Copy out the records below, putting "boxFeature" in place of "myFeature" and changing nothing else. Leave the pictures out.

[start of Listing]

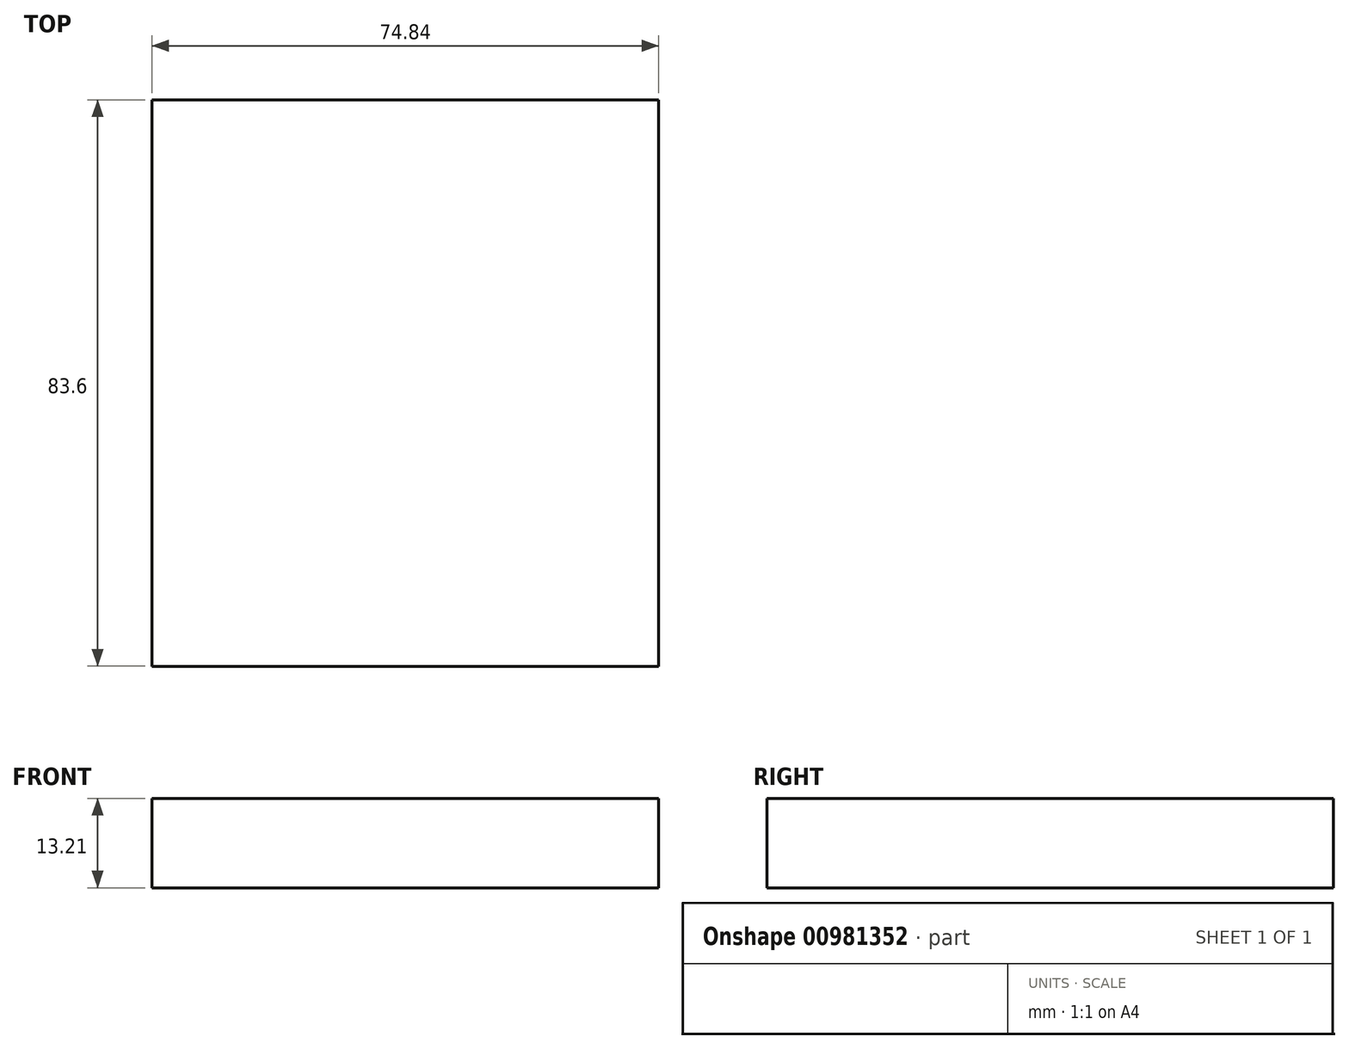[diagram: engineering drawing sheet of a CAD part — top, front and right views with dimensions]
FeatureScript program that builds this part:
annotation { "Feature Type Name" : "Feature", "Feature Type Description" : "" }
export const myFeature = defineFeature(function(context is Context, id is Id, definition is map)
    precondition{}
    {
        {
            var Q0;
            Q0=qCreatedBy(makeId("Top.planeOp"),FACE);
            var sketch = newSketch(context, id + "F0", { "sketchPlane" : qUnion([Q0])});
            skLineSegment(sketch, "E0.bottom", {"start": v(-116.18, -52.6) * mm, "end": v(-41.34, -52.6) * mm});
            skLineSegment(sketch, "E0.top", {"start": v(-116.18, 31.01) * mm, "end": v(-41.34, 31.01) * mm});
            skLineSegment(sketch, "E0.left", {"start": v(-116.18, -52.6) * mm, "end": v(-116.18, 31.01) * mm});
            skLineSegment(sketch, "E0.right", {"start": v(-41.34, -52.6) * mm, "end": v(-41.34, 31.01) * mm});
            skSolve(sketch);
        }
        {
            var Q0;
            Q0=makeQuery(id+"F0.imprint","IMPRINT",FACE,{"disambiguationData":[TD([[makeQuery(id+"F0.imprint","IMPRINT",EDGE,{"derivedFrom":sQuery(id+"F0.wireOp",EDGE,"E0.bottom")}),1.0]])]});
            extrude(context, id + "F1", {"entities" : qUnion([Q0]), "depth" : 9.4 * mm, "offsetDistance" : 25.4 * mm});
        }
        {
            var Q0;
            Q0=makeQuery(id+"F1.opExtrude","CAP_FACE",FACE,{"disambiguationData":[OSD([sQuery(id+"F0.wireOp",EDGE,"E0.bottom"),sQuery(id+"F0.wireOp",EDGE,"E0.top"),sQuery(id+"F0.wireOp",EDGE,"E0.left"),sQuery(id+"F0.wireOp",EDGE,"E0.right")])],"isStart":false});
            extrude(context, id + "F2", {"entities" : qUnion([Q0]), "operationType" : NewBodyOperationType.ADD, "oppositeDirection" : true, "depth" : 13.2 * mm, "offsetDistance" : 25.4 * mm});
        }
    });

[end of Listing]

**Task solution**
[diagram: engineering drawing sheet of a CAD part — top, front and right views with dimensions]
FeatureScript program that builds this part:
annotation { "Feature Type Name" : "Feature", "Feature Type Description" : "" }
export const boxFeature = defineFeature(function(context is Context, id is Id, definition is map)
    precondition{}
    {
        {
            var Q0;
            Q0=qCreatedBy(makeId("Top.planeOp"),FACE);
            var sketch = newSketch(context, id + "F0", { "sketchPlane" : qUnion([Q0])});
            skLineSegment(sketch, "E0.bottom", {"start": v(-116.18, -52.6) * mm, "end": v(-41.34, -52.6) * mm});
            skLineSegment(sketch, "E0.top", {"start": v(-116.18, 31.01) * mm, "end": v(-41.34, 31.01) * mm});
            skLineSegment(sketch, "E0.left", {"start": v(-116.18, -52.6) * mm, "end": v(-116.18, 31.01) * mm});
            skLineSegment(sketch, "E0.right", {"start": v(-41.34, -52.6) * mm, "end": v(-41.34, 31.01) * mm});
            skSolve(sketch);
        }
        {
            var Q0;
            Q0=makeQuery(id+"F0.imprint","IMPRINT",FACE,{"disambiguationData":[TD([[makeQuery(id+"F0.imprint","IMPRINT",EDGE,{"derivedFrom":sQuery(id+"F0.wireOp",EDGE,"E0.bottom")}),1.0]])]});
            extrude(context, id + "F1", {"entities" : qUnion([Q0]), "depth" : 9.4 * mm, "offsetDistance" : 25.4 * mm});
        }
        {
            var Q0;
            Q0=makeQuery(id+"F1.opExtrude","CAP_FACE",FACE,{"disambiguationData":[OSD([sQuery(id+"F0.wireOp",EDGE,"E0.bottom"),sQuery(id+"F0.wireOp",EDGE,"E0.top"),sQuery(id+"F0.wireOp",EDGE,"E0.left"),sQuery(id+"F0.wireOp",EDGE,"E0.right")])],"isStart":false});
            extrude(context, id + "F2", {"entities" : qUnion([Q0]), "operationType" : NewBodyOperationType.ADD, "oppositeDirection" : true, "depth" : 13.2 * mm, "offsetDistance" : 25.4 * mm});
        }
    });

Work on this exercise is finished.